House Republicans Rack Up Wins in Fights
with Menaces They Manufacture to Conquer
Capitol Inside
May 23, 2023
Texas House Republicans lawmakers escalated fights on issues they've invented with votes on Tuesday for bills that would eliminate college tenure in its current form and ban the imposition of Covid-19 restrictions by local governments.
The House set up a possible showdown with the upper chamber when it gave the covid mandate blockade final approval in a vote of 87-60 for Senate Bill 29 that featured all of the Republicans and three Democratic colleagues on the winning side.
With GOP State Rep. J.M. Lozano of Kingsville as the chief House sponsor, the Republicans brushed off warnings from Democrats on the disaster they could be sowing by eliminating the ability of cities and counties to require masks and vaccines in the event of a resurgence.
Lozano said the bill would give Governor Greg Abbott the ability to end a statewide disaster declaration that's barred local covid mandates like those the legislation would outlaw. Texas is the only state in the U.S. with a gubernatorial decree for the health crisis still in effect. There's nothing in SB 29 that would force Abbott to lift the order like he's implied that he'd do if it passed.
Lozano argued that covid lockdowns and business closures had been devastating to the state and local economies. But the Republicans declined to acknowledge during the SB 29 debate that Abbott had been responsible for the lion's share of covid restrictions in the Lone Star State during the pandemic's early stages in 2020. They cast local officials as the lingering threat that's spawned the need for Abbott's ongoing edict and SB 29.
"We are setting ourselves up," Democratic State Rep. Gene Wu of Houston warned in a highly-compelling argument against the bill that failed to turn a single vote.
The House followed up the covid mandates ban with an 83-61 vote for Senate Bill 18 on third reading as a plan that would weaken tenure for professors in public higher education. State Rep. Harold Dutton of Houston sided with the Republicans as the only Democrat to break ranks on SB 18.

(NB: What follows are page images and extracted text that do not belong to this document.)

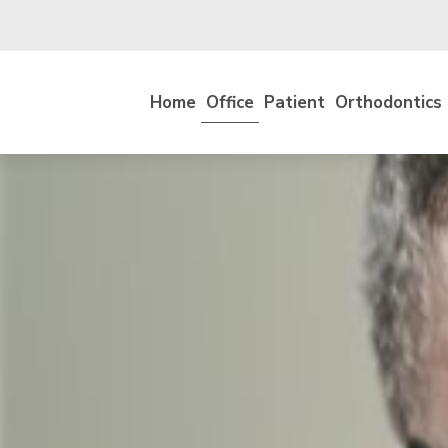
Home
Office
Patient
Orthodontics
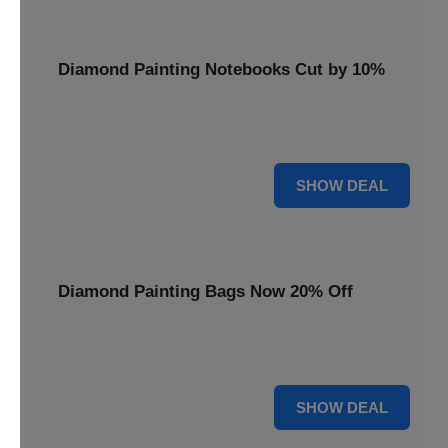
Diamond Painting Notebooks Cut by 10%
Spark your creativity with 10% off our diamond painting
notebooks, combining art and utility.
10% OFF
SHOW DEAL
Diamond Painting Bags Now 20% Off
Carry your diamond painting essentials with style. Get 20%
off our convenient project bags.
20% OFF
SHOW DEAL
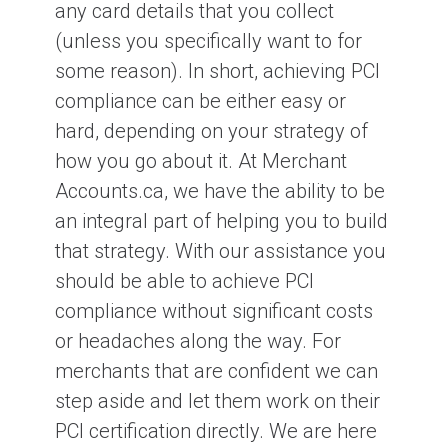
any card details that you collect
(unless you specifically want to for
some reason). In short, achieving PCI
compliance can be either easy or
hard, depending on your strategy of
how you go about it. At Merchant
Accounts.ca, we have the ability to be
an integral part of helping you to build
that strategy. With our assistance you
should be able to achieve PCI
compliance without significant costs
or headaches along the way. For
merchants that are confident we can
step aside and let them work on their
PCI certification directly. We are here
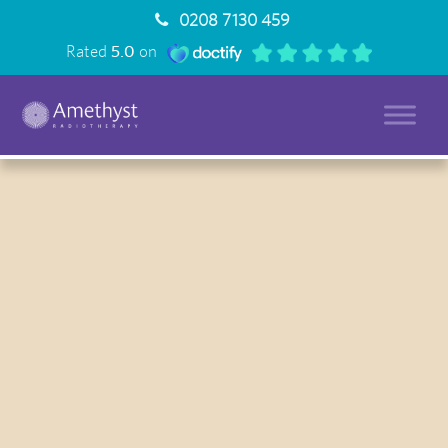
0208 7130 459
Rated
5.0
on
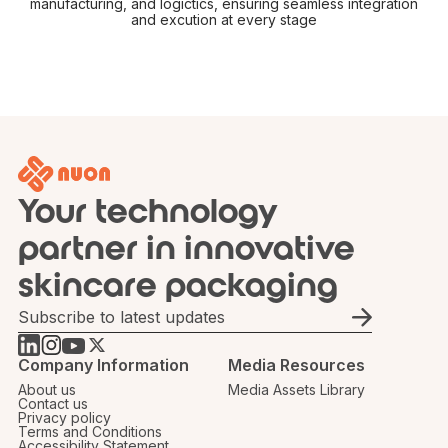
manufacturing, and logictics, ensuring seamless integration
and excution at every stage
Your technology
partner in innovative
skincare packaging
Email
Company Information
Media Resources
About us
Media Assets Library
Contact us
Privacy policy
Terms and Conditions
Accessibility Statement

Democratic State Reps. Tracy King of Uvalde, Richard Raymond of Laredo and Dutton voted with the Republicans on the covid mandates prohibition that Republican State Senator Brian Birdwell of Granbury authored in SB 29 and guided through the east wing in early April.
Lieutenant Governor Dan Patrick hatched the tenure elimination plan in SB 18 as a measure of retaliation against professors who he's accused of peddling critical race theory in Texas colleges and universities with no real evidence to support the claims. But the watered-down proposal that emerged from the House today would simply end the automated granting of tenure based on longevity and give university governing boards and chancellors the power to reward and to regulate it.